I forgot something very important: CARRAWAY SEED!
I agree with ces1948 that McAlister’s Deli makes a delicious potato salad; it reminds me of mine (which is actually my mother’s)!
I guess I prefer some mustard in mine. Made a very tasty one a couple of weeks ago from a recipe on the Hellmanns site.
Deviled potato salad.
2 lbs potatoes peeled and cut into 3/4 inch chunks
1/2 cup Mayo
1/3 cup Dijonnaise
1 tbsp cider vinegar
1 tsp sugar
1/2 tsp salt
1/2 cup chopped celery
1/3 cup chopped red onion
2 hard cooked eggs chopped
This is a keeper for us.
Also really like the version served at McAllisters deli a regional chain. Don’t know what the recipe is.
Sounds good to me! Sliced carrots, not shredded or julienned?
Baked Russets – Then peeled and sliced. I do not boil the potatoes
Salt, pepper, paprika
Hard boiled eggs – slice up the whites..mash the yokes in the mayo and get a paste
Finely sliced carrots
Rice wine vinegar
Mayo – DUKES
ChezKattie – Thanks for the idea on adding capers!
Fresh dill, dijon mustard, shallots, garlic, green or black olives.

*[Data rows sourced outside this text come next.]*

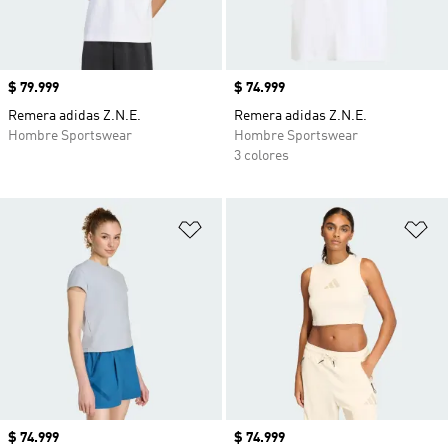
Precio
$ 79.999
Precio
$ 74.999
Remera adidas Z.N.E.
Remera adidas Z.N.E.
Hombre Sportswear
Hombre Sportswear
3 colores
Añadir a la lista de deseos
Añ
Precio
$ 74.999
Precio
$ 74.999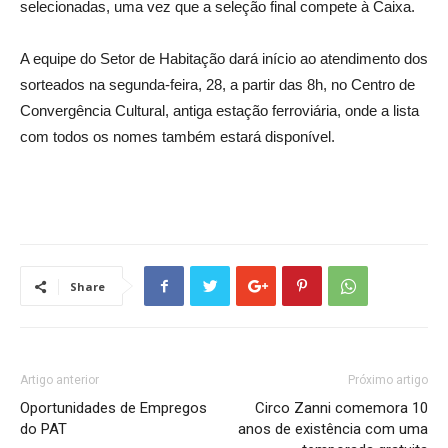
selecionadas, uma vez que a seleção final compete à Caixa.
A equipe do Setor de Habitação dará início ao atendimento dos
sorteados na segunda-feira, 28, a partir das 8h, no Centro de
Convergência Cultural, antiga estação ferroviária, onde a lista
com todos os nomes também estará disponível.
Share
Artigo anterior
Próximo artigo
Oportunidades de Empregos
Circo Zanni comemora 10
do PAT
anos de existência com uma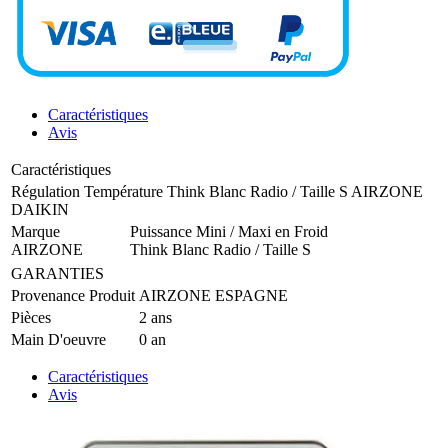
Caractéristiques
Avis
Caractéristiques
Régulation Température Think Blanc Radio / Taille S AIRZONE
DAIKIN
Marque
Puissance Mini / Maxi en Froid
AIRZONE
Think Blanc Radio / Taille S
GARANTIES
Provenance Produit
AIRZONE ESPAGNE
Pièces
2 ans
Main D'oeuvre
0 an
Caractéristiques
Avis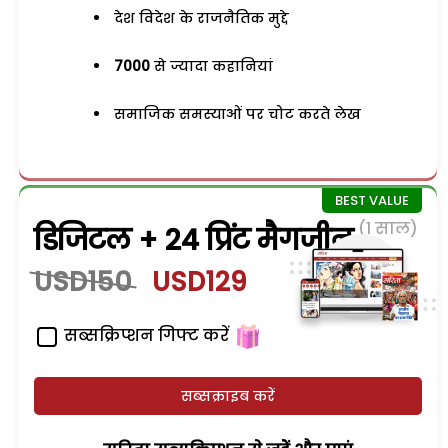
देश विदेश के राजनैतिक मुद्दे
7000
से ज्यादा कहानियां
समाजिक समस्याओं पर चोट करते लेख
(1 साल)
डिजिटल + 24 प्रिंट मैगजीन
USD150
USD129
सब्सक्रिप्शन गिफ्ट करें
सब्सक्राइब करें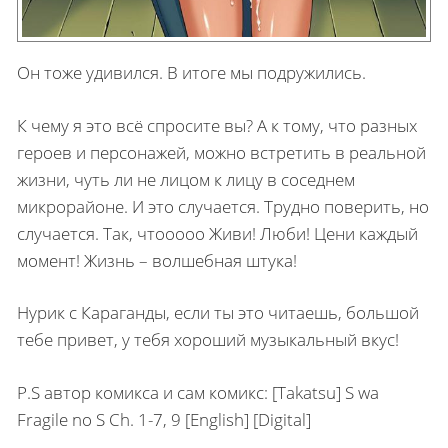
Он тоже удивился. В итоге мы подружились.
К чему я это всё спросите вы? А к тому, что разных
героев и персонажей, можно встретить в реальной
жизни, чуть ли не лицом к лицу в соседнем
микрорайоне. И это случается. Трудно поверить, но
случается. Так, чтооооо Живи! Люби! Цени каждый
момент! Жизнь – волшебная штука!
Нурик с Караганды, если ты это читаешь, большой
тебе привет, у тебя хороший музыкальный вкус!
P.S автор комикса и сам комикс: [Takatsu] S wa
Fragile no S Ch. 1-7, 9 [English] [Digital]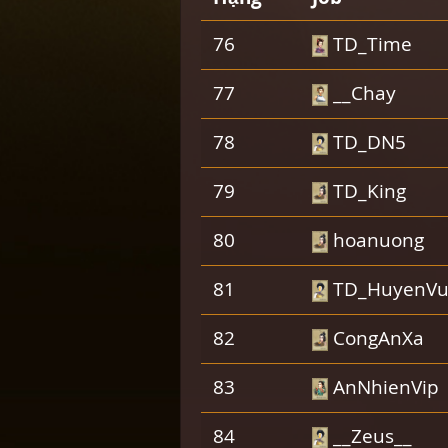
76
TD_Time
77
__Chay
78
TD_DN5
79
TD_King
80
hoanuong
81
TD_HuyenV
82
CongAnXa
83
AnNhienVip
84
__Zeus__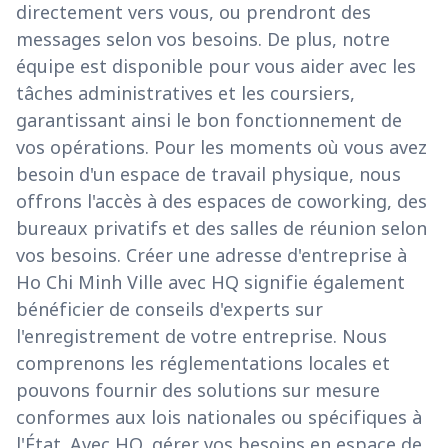
directement vers vous, ou prendront des
messages selon vos besoins. De plus, notre
équipe est disponible pour vous aider avec les
tâches administratives et les coursiers,
garantissant ainsi le bon fonctionnement de
vos opérations. Pour les moments où vous avez
besoin d'un espace de travail physique, nous
offrons l'accès à des espaces de coworking, des
bureaux privatifs et des salles de réunion selon
vos besoins. Créer une adresse d'entreprise à
Ho Chi Minh Ville avec HQ signifie également
bénéficier de conseils d'experts sur
l'enregistrement de votre entreprise. Nous
comprenons les réglementations locales et
pouvons fournir des solutions sur mesure
conformes aux lois nationales ou spécifiques à
l'État. Avec HQ, gérer vos besoins en espace de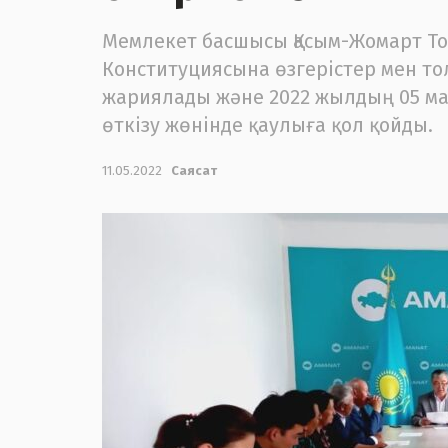
Мемлекет басшысы Қасым-Жомарт Тоқа
Конституциясына өзгерістер мен т
жариялады және 2022 жылдың 05 м
өткізу жөнінде қаулыға қол қойды.
11.05.2022
Саясат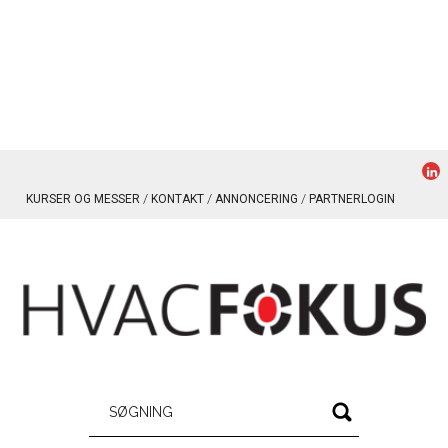
KURSER OG MESSER
KONTAKT
ANNONCERING
PARTNERLOGIN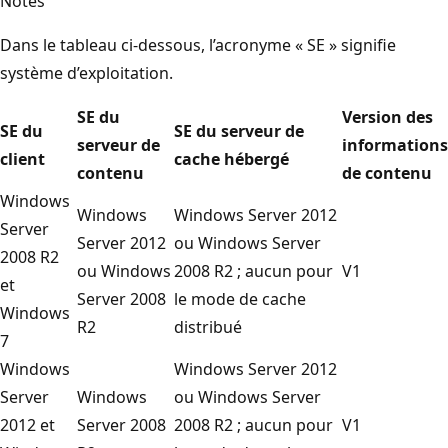
Notes
Dans le tableau ci-dessous, l’acronyme « SE » signifie
système d’exploitation.
SE du
Version des
SE du
SE du serveur de
serveur de
informations
client
cache hébergé
contenu
de contenu
Windows
Windows
Windows Server 2012
Server
Server 2012
ou Windows Server
2008 R2
ou Windows
2008 R2 ; aucun pour
V1
et
Server 2008
le mode de cache
Windows
R2
distribué
7
Windows
Windows Server 2012
Server
Windows
ou Windows Server
2012 et
Server 2008
2008 R2 ; aucun pour
V1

My grandmother, mother & aunts all make the same potato salad from scratch:
cubed boiled potatoes, no skins
finely chopped onion
chopped hardboiled eggs
^^for my uncle Pete they always make a separate Cool Whip dish of potato salad with no eggs.
My basic –
Starchy potatoes, peeled, boiled, drained and left to come to room temp.
Grated onion or very finley diced.
Hard boiled eggs mashed with a fork
Salt and pepper.
Sometimes I add
Sweet pickles finley diced
Fresh dill weed
I changed my mind. Every potato salad that I have had, whether French, German or American, has had:
Remember, USA store-bought mayonnaise has oil and vinegar in it. Citrus could bed used in place of the vinegar – I’ve just never run into it.
The best potato salad I ever made included dressing the drained, still warm potatoes with a homemade vinaigrette (good vinegar, good olive oil, salt, pepper) and allowing the potatoes to "marinate" in the vinaigrette until cool, then refrigerating overnight before adding the mayonnaise, diced celery, sweet pickle cubes, diced onion, etc. The resulting potato salad has no need for tons of mayo to make it creamy.
In my part of the South, we always add some yellow mustard and I like a dash of cayenne pepper for a little spice. When I was a little girl, I would always sample a bite-sized portion of each potato salad at a church dinner or family reunion – then go back for a second helping of the one I liked best!
I just turned 40 Jim….so when can I expect this miraculous change of thinking vinegar is vile to spectacular to occur???? LOL [;)]
Following the topic of "must haves" rather than giving a recipe:
Miracle Whip (O.K., so shoot me!)[:p]
neatly sliced green pimento-stuffed olives (no "salad olives")
chopped white onion
sliced boiled eggs
serve very cold
I like bacon (in potato salad)only in the German variety which is properly served warm.
JFG Mayonnaise and French’s Mustard (I’m in trouble with the mayor).
Your day will come.
You will get old like some of us here and find out that Vinegar can be your friend. Chow Jim
Skip the vinegar….IMO it is poison in anything (salads, bbq sauce, etc.) Give me potatoes, peeled and skinned, LOTS of perfectly cooked hard boiled eggs, and plenty of Helmans mayo……… basic but delicious!!!!!!!!!!!!!!!!